■ **Study text**

Yet these two aspects have contributed to producing some of the closest, most dramatic finishes to events, which is no bad thing.

Dominant victories are impressive in their own right, but they often take from the excitement of the final day’s action. It is much easier to get yourself out of bed early on a Sunday morning when there’s an enthralling lead battle which could go either way.

With this in mind, we take a trip down memory lane and pick out the closest WRC finishes of the previous decade.

 

Andreas Mikkelsen

8 – Spain 2015 – Magic Mikkelsen takes first victory (+3.1s)

For the bulk of the 2015 campaign, Andreas Mikkelsen well and truly played second fiddle to his more experienced Volkswagen team-mates Jari-Matti Latvala and world champion Sébastien Ogier. Indeed, Ogier probably should have tasted victory in Spain had it not been for an uncharacteristic last-stage crash which forced him out.

The 7.5-mile Duesaigües powerstage should have been a cruise for Ogier. After all, the recently crowned triple world champion held a 50-second margin over Mikkelsen and the allure of an extra three points was hardly worth pushing for.

A medium-speed left-hander didn’t pose any obvious problem for Ogier, but the Frenchman arrived too fast, dipped his front-left wheel in the crown of the road which unsettled the rear of the car and sent his Volkswagen Polo into the armco barrier on the outside of the corner.

It brought a shuddering halt to Ogier’s rally, which up until that point had been perfect. Seven stage wins and on course for his eighth win of the season – which he’d eventually get at the final round in the UK – Ogier was unbeatable. In fact, the only driver who could beat him turned out to be himself.

For Mikkelsen, it was victory at last, albeit in slightly unusual circumstances. “I can’t believe it; I don’t know how to feel. Unreal,” he said.

■ **Data for analysis**

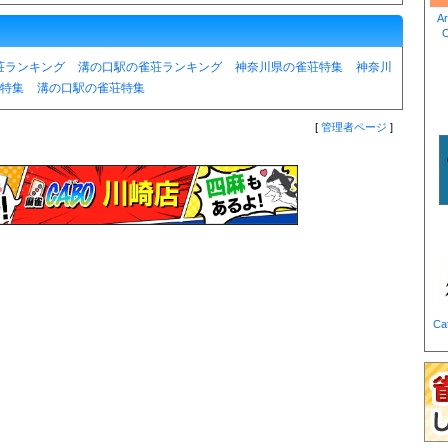
A
荘ランキング
溝の口駅の雀荘ランキング
神奈川県の雀荘特集
神奈川
特集
溝の口駅の雀荘特集
[
管理者ページ
]
Ca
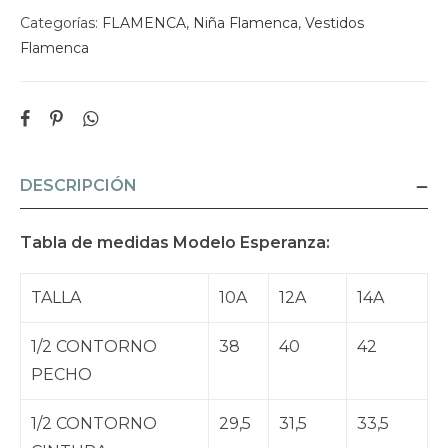
Categorías:
FLAMENCA
,
Niña Flamenca
,
Vestidos
Flamenca
DESCRIPCIÓN
Tabla de medidas Modelo Esperanza:
TALLA
10A
12A
14A
1/2 CONTORNO
38
40
42
PECHO
1/2 CONTORNO
29,5
31,5
33,5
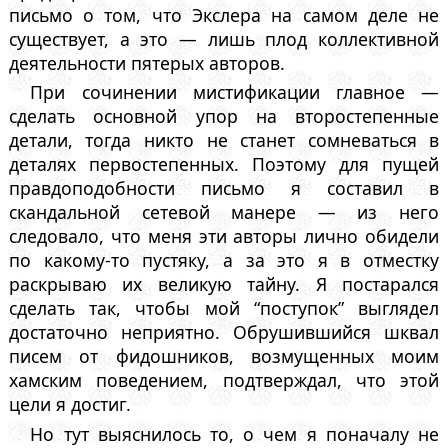
письмо о том, что Экслера на самом деле не
существует, а это — лишь плод коллективной
деятельности пятерых авторов.
При сочинении мистификации главное —
сделать основной упор на второстепенные
детали, тогда никто не станет сомневаться в
деталях первостепенных. Поэтому для пущей
правдоподобности письмо я составил в
скандальной сетевой манере — из него
следовало, что меня эти авторы лично обидели
по какому-то пустяку, а за это я в отместку
раскрываю их великую тайну. Я постарался
сделать так, чтобы мой “поступок” выглядел
достаточно неприятно. Обрушившийся шквал
писем от фидошников, возмущенных моим
хамским поведением, подтверждал, что этой
цели я достиг.
Но тут выяснилось то, о чем я поначалу не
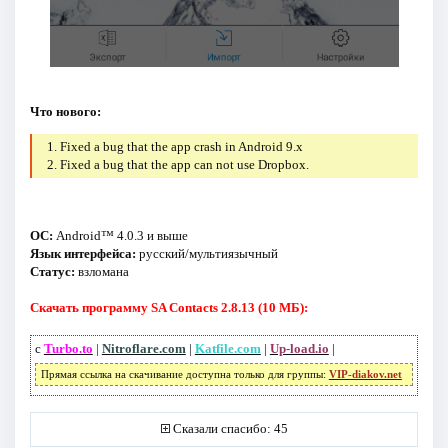
Что нового:
1. Fixed a bug that the app crash in Android 9.x
2. Fixed a bug that the app can not use Dropbox.
ОС:
Android™ 4.0.3 и выше
Язык интерфейса:
русский/мультиязычный
Статус:
взломана
Скачать программу SA Contacts 2.8.13 (10 МБ):
с
Turbo.to
|
Nitroflare.com
|
Katfile.com
|
Up-load.io
|
Прямая ссылка на скачивание доступна только для группы:
VIP-diakov.net
Сказали спасибо: 45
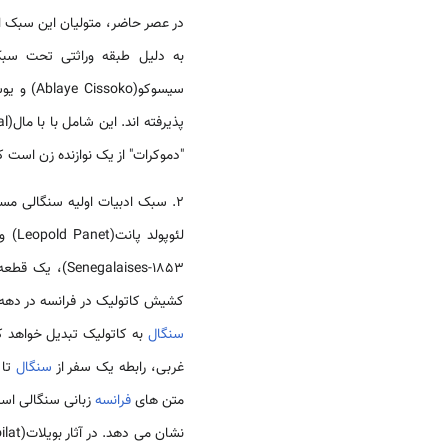
در عصر حاضر، متولیان این سبک از
پذیرفته اند. این شامل با با مال(Baaba Mal)، نورو کان(Nuru Kane) و
"دموکرات" از یک نوازنده زن است 
2. سبک ادبیات اولیه سنگالی مستندترین نویسندگانی که در دوران استعمار
Senegalaises-1853)، یک قطعه اولیه مردم شناسی بود که خواستار استعمار کامل
کشیش کاتولیک در فرانسه در دهه 1840، به نیاز به یک برنامه تبلیغی جامع(که در کتابش شرح داده شد)، که اکثریت مسلمانان "قوم" "گمراه" خود ر
سنگال
به کاتولیک تبدیل خواهد ک
غربی، رابطه یک سفر از
سنگال
متن های
فرانسه
زبانی سنگالی است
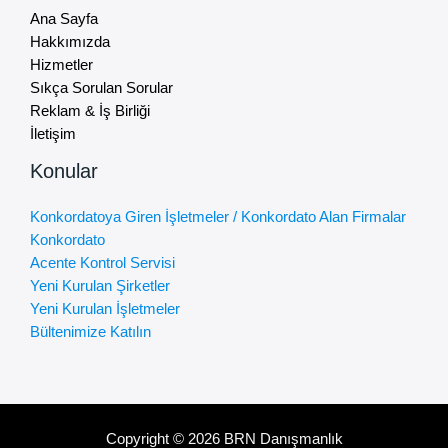
Ana Sayfa
Hakkımızda
Hizmetler
Sıkça Sorulan Sorular
Reklam & İş Birliği
İletişim
Konular
Konkordatoya Giren İşletmeler / Konkordato Alan Firmalar
Konkordato
Acente Kontrol Servisi
Yeni Kurulan Şirketler
Yeni Kurulan İşletmeler
Bültenimize Katılın
Copyright © 2026 BRN Danışmanlık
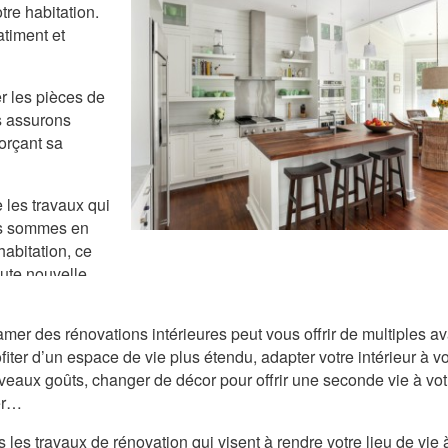
re habitation.
batiment et
r les pièces de
s assurons
forçant sa
 les travaux qui
ous sommes en
habitation, ce
oute nouvelle
mer des rénovations intérieures peut vous offrir de multiples a
rojet de
ofiter d’un espace de vie plus étendu, adapter votre intérieur à v
veaux goûts, changer de décor pour offrir une seconde vie à vot
er…
 les travaux de rénovation qui visent à rendre votre lieu de vie à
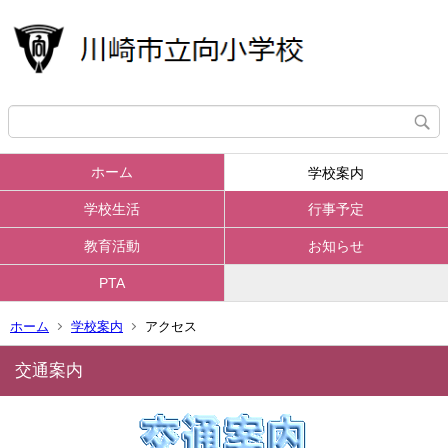
ホーム
学校案内
学校生活
行事予定
教育活動
お知らせ
PTA
ホーム
学校案内
アクセス
交通案内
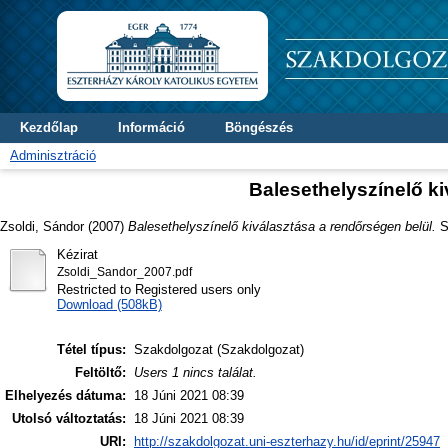
Kezdőlap
Információ
Böngészés
Adminisztráció
Balesethelyszínelő ki
Zsoldi, Sándor
(2007)
Balesethelyszínelő kiválasztása a rendőrségen belül.
Sz
Kézirat
Zsoldi_Sandor_2007.pdf
Restricted to Registered users only
Download (508kB)
Tétel típus:
Szakdolgozat (Szakdolgozat)
Feltöltő:
Users 1 nincs találat.
Elhelyezés dátuma:
18 Júni 2021 08:39
Utolsó változtatás:
18 Júni 2021 08:39
URI:
http://szakdolgozat.uni-eszterhazy.hu/id/eprint/25947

■ **Task objective**
Could you resume the article on the closest WRC finishes above, carrying it on from its last sentence?

■ **Task response**
 

Sebastien Loeb

7 – Spain 2018 – Loeb beats Ogier for final WRC win (+2.9s)

Nine-time champion Loeb’s partial WRC comeback had not quite yielded the same success as the previous decade, but it was hardly surprising. The Citroën driver was still getting used to the 2017-spec cars, although he had briefly led in Mexico earlier in the year before a puncture robbed him and co-driver Daniel Elena of a podium result.

Back on his preferred surface, Loeb’s path to what ultimately turned out to be his 79th and final WRC win was rather inconspicuous. Somewhat opportunistically, Loeb only hit the front on the final day after Toyota’s Jari-Matti Latvala elected not to use the hard Michelin tyre on a damp final morning.

Loeb did use the hard compound and found himself in the lead by seven seconds with three stages remaining. A puncture two stages from home did for Latvala’s hopes of a first victory since Sweden the previous year and opened the door for Ogier to have one final crack at his nemesis.

A fraction over three seconds split the two into the final stage, with 44-year-old Loeb clinging on to claim victory by 2.9s. Job well done, and an unlikely but popular win which showed that the master had lost none of his speed.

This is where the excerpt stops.